▶ [Written task] In the records below, find the lines that include "Powierzchnia" and copy each.

▶ [Information shown]
▼▼▼

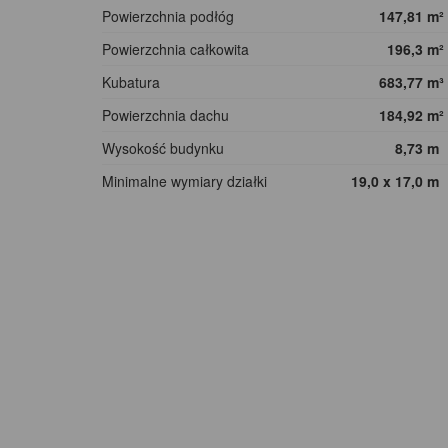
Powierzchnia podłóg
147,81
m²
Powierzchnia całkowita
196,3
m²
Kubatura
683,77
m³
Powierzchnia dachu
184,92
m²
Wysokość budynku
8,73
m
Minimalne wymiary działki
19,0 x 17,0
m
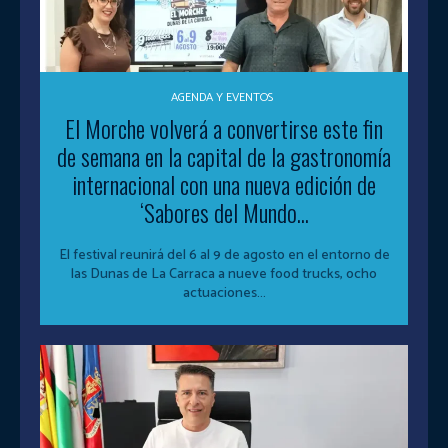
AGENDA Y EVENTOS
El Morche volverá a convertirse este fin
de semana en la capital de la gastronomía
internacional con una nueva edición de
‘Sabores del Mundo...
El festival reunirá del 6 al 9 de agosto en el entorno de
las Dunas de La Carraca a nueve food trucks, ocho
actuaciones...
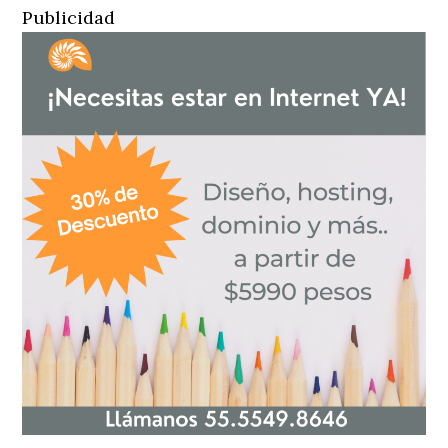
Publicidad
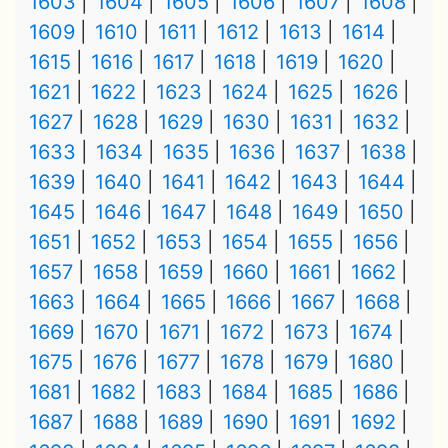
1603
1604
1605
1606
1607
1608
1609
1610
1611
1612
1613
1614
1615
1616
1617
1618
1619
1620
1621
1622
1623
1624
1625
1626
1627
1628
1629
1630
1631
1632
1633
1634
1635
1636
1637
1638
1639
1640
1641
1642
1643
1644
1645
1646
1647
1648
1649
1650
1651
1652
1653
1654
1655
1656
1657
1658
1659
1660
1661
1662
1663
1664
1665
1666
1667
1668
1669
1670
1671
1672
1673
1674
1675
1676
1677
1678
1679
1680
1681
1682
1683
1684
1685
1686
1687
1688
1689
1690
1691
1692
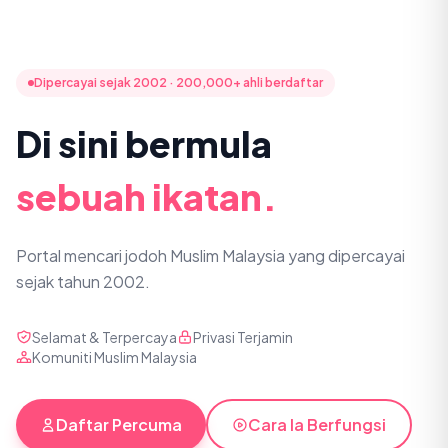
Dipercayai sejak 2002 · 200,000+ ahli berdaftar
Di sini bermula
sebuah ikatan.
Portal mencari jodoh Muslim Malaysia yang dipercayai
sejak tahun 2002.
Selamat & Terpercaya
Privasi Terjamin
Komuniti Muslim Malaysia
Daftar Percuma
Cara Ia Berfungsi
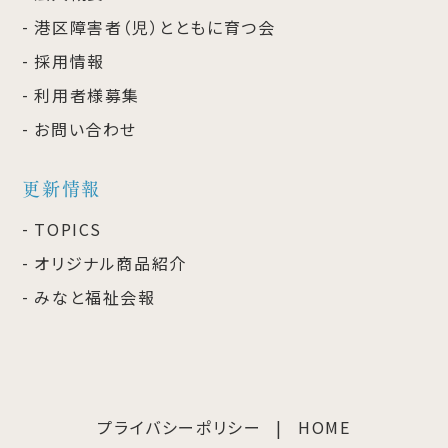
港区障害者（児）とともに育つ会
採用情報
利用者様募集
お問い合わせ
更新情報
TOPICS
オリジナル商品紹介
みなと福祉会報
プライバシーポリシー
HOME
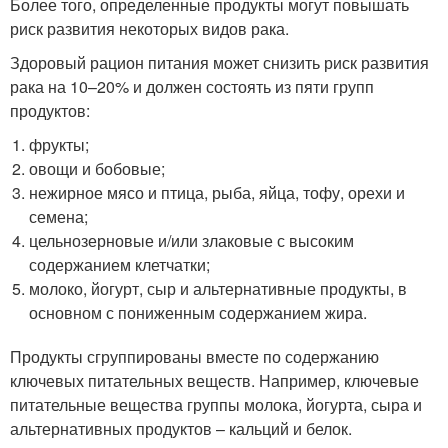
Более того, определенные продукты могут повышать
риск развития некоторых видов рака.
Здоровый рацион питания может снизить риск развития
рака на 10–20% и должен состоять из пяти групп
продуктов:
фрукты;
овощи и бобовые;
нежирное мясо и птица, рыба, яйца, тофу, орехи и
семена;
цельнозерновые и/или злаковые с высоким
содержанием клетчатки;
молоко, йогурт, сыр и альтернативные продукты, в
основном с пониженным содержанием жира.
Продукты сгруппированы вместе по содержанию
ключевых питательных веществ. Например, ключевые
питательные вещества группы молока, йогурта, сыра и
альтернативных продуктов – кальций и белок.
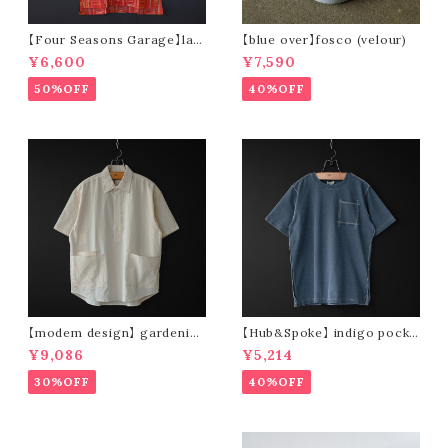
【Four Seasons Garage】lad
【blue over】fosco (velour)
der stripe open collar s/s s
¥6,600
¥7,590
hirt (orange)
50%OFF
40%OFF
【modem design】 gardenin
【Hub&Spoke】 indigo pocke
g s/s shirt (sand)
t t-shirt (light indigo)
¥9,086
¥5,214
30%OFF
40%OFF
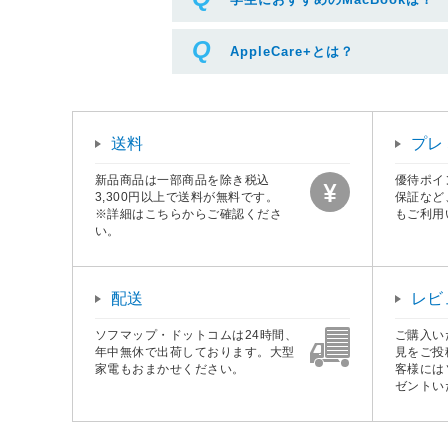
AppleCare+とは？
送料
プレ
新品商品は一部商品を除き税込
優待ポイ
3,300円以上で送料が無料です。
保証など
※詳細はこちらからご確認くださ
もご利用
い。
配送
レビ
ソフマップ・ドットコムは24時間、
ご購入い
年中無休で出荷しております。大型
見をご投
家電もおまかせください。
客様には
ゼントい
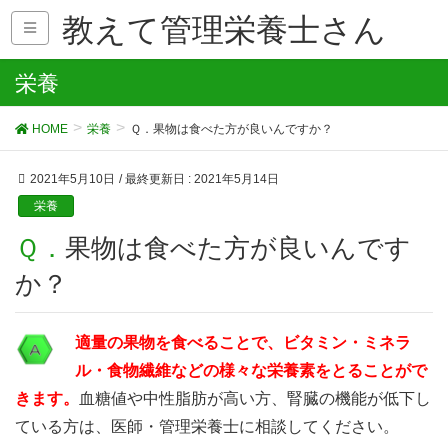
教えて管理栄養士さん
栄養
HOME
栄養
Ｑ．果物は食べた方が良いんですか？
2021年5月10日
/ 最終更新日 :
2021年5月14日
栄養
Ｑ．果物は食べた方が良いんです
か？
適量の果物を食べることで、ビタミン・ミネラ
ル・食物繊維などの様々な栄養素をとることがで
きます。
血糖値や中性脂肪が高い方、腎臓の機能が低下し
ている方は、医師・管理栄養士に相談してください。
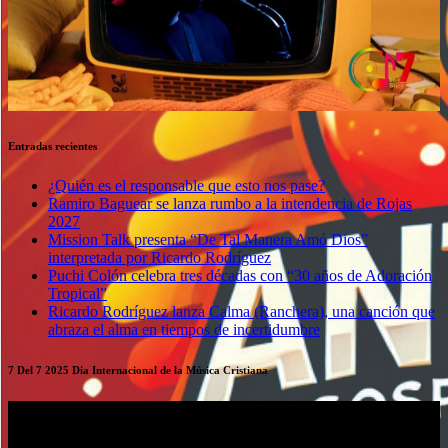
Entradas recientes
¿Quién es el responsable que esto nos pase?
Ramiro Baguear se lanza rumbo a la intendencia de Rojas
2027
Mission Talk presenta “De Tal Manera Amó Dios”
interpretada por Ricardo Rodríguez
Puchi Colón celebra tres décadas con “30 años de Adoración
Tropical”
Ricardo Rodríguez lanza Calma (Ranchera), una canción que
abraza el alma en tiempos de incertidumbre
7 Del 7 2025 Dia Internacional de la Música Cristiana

▲▲▲
▼▼▼

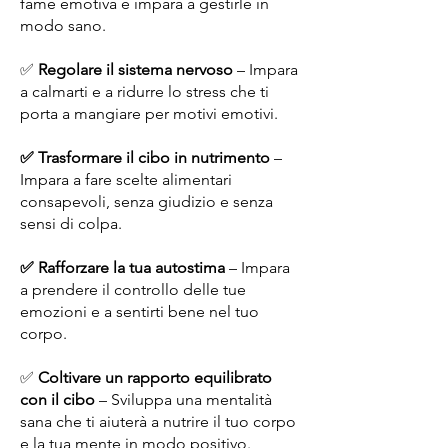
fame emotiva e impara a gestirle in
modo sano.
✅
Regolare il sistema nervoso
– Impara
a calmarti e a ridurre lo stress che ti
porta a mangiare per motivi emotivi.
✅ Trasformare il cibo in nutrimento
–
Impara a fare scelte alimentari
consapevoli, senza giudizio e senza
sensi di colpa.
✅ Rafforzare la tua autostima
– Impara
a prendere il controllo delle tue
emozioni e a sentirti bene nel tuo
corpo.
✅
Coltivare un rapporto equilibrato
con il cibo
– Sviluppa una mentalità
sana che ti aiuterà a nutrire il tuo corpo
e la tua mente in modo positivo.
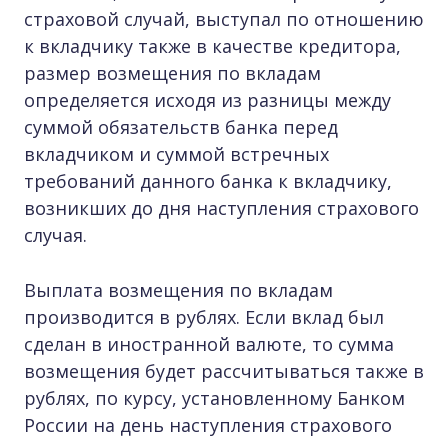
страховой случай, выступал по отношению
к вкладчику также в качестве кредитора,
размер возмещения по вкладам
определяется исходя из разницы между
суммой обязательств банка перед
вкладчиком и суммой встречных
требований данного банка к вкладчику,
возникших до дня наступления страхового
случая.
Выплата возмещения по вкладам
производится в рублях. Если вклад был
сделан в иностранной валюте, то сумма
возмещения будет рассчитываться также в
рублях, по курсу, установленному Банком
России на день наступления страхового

▲▲▲
▼▼▼

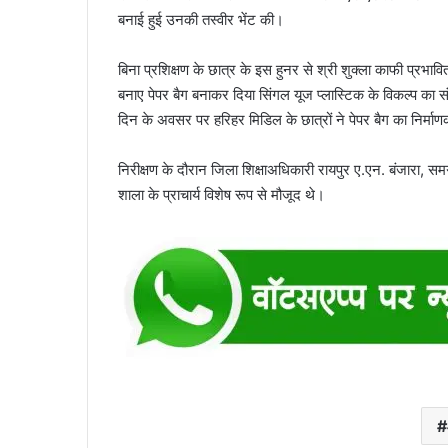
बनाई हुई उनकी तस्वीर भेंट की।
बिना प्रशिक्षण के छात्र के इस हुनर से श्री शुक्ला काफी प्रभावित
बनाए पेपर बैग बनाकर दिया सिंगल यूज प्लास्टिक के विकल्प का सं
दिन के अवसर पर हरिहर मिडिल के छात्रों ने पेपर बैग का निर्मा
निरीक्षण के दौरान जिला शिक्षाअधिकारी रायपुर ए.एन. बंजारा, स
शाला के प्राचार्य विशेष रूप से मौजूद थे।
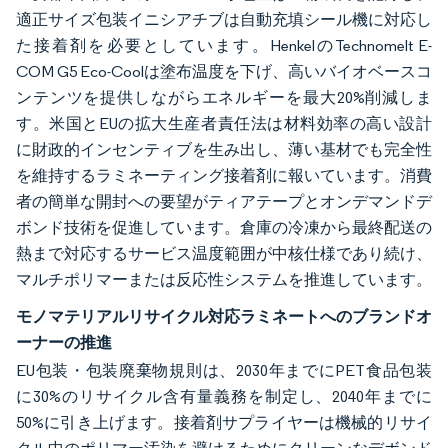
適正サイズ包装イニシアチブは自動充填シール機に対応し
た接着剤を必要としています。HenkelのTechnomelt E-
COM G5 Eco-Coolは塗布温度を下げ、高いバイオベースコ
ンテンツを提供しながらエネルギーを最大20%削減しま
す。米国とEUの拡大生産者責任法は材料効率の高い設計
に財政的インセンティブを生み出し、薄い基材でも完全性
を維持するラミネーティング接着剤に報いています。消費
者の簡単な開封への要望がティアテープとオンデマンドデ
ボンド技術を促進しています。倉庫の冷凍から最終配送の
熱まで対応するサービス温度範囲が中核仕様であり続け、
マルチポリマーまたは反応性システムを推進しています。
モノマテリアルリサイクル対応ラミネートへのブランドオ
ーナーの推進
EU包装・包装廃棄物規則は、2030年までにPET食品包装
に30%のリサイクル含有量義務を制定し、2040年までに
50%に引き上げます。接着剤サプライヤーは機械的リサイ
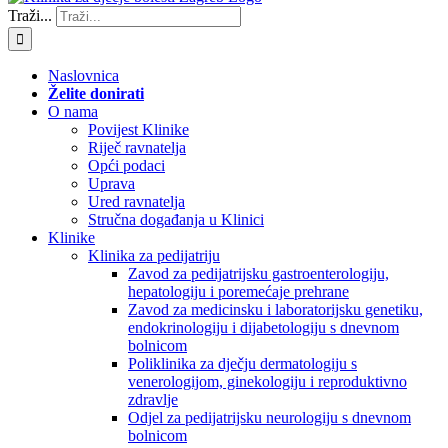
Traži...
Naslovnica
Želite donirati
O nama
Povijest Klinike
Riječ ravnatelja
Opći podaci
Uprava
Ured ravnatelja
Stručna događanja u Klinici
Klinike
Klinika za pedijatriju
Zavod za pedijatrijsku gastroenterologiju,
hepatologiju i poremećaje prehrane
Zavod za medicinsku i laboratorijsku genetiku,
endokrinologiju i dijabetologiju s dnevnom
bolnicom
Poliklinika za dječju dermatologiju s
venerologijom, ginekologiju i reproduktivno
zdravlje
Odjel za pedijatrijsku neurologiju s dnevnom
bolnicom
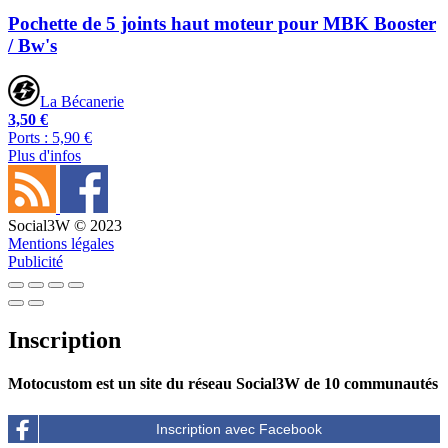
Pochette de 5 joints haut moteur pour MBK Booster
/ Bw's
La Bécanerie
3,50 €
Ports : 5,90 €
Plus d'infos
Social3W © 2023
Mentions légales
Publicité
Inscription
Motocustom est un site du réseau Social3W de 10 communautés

▲▲▲

▶ [Output of the exercise]
Powierzchnia podłóg
Powierzchnia całkowita
Powierzchnia dachu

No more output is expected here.